Thursday, December 01, 2011

On Saturday I will finish grad school, which as far as life list goals go is perhaps not the most romantic but is still kind of a big deal. It's been feeling a lot like an anticlimax, and this I believe is because two days after I finished my undergrad I moved 3,000 miles and started a whole new life. The week after this milestone, I have jury duty, which is not exactly another revolution. Not unusually, I am feeling restless.

I started down this road two and a half years ago because I had realized that this life of public service is the one I want, but I've been working for the same nonprofit for seven years now and that's a pretty limited view of the landscape. (Also, you know, I like to do things properly and officially, because I am secretly a little old man.) I needed new angles.

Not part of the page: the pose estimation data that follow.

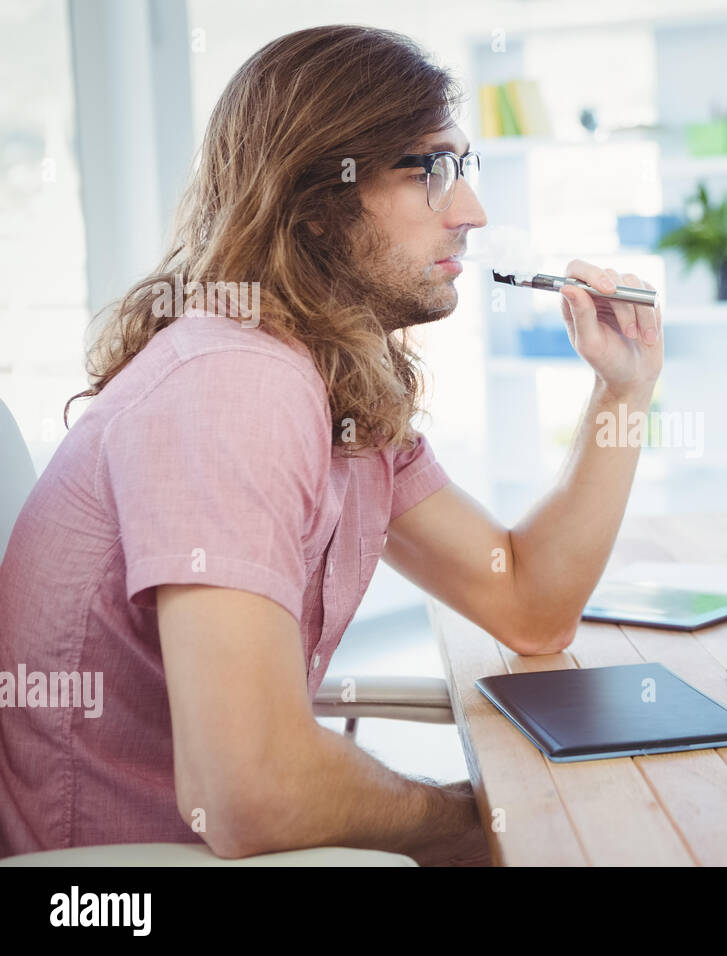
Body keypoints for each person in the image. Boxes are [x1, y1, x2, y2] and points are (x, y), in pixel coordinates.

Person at [0, 25, 662, 866]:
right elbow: (253, 794)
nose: (471, 214)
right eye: (430, 172)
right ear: (314, 196)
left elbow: (529, 604)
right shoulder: (233, 386)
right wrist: (473, 822)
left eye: (463, 170)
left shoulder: (332, 383)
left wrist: (623, 390)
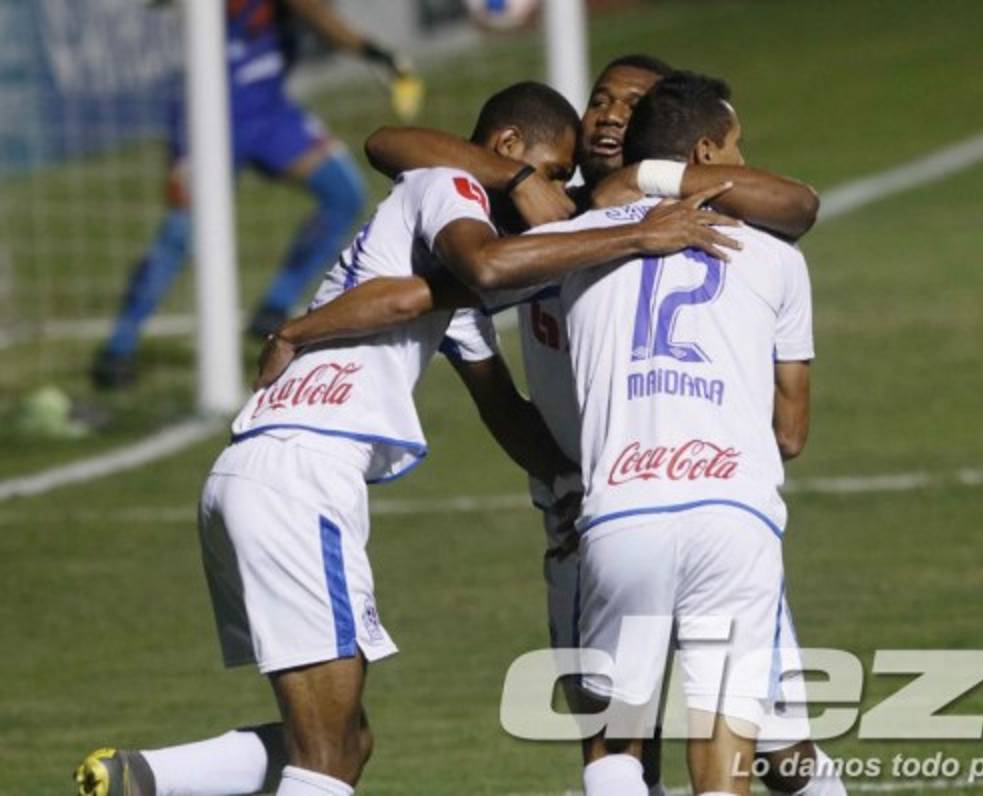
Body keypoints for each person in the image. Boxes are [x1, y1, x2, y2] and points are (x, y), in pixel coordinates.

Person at [73, 81, 738, 796]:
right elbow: (472, 265)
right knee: (326, 760)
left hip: (254, 474)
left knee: (345, 742)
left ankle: (141, 779)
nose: (548, 195)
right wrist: (638, 233)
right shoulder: (449, 185)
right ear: (509, 149)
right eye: (550, 173)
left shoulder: (433, 263)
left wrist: (575, 486)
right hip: (303, 475)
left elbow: (495, 398)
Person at [350, 55, 836, 795]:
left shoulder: (617, 225)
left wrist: (647, 183)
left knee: (779, 753)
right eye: (600, 100)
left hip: (651, 502)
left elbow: (796, 203)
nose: (610, 114)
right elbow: (391, 146)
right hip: (609, 513)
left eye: (631, 105)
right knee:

People keep asking me if it has been worth it, which is a valid question--I've invested a lot of time in the whole thing all while working a full time job, gone back into student loan debt, and written a whole lot of nonsensical papers about things like bat fungus and tax law. (Although, regrettably, not both at the same time.) Higher education is such a highly contested thing these days, with a lot of shallowly reasoned arguments on both sides. There are absolutely a lot of problems with the whole system, and my program itself is pretty deeply flawed, but even with all of that in mind it's always felt like the right thing for me to do. I am frustrated and exhausted and restless, but also a better and more thoughtful public servant. And that was really the goal all along.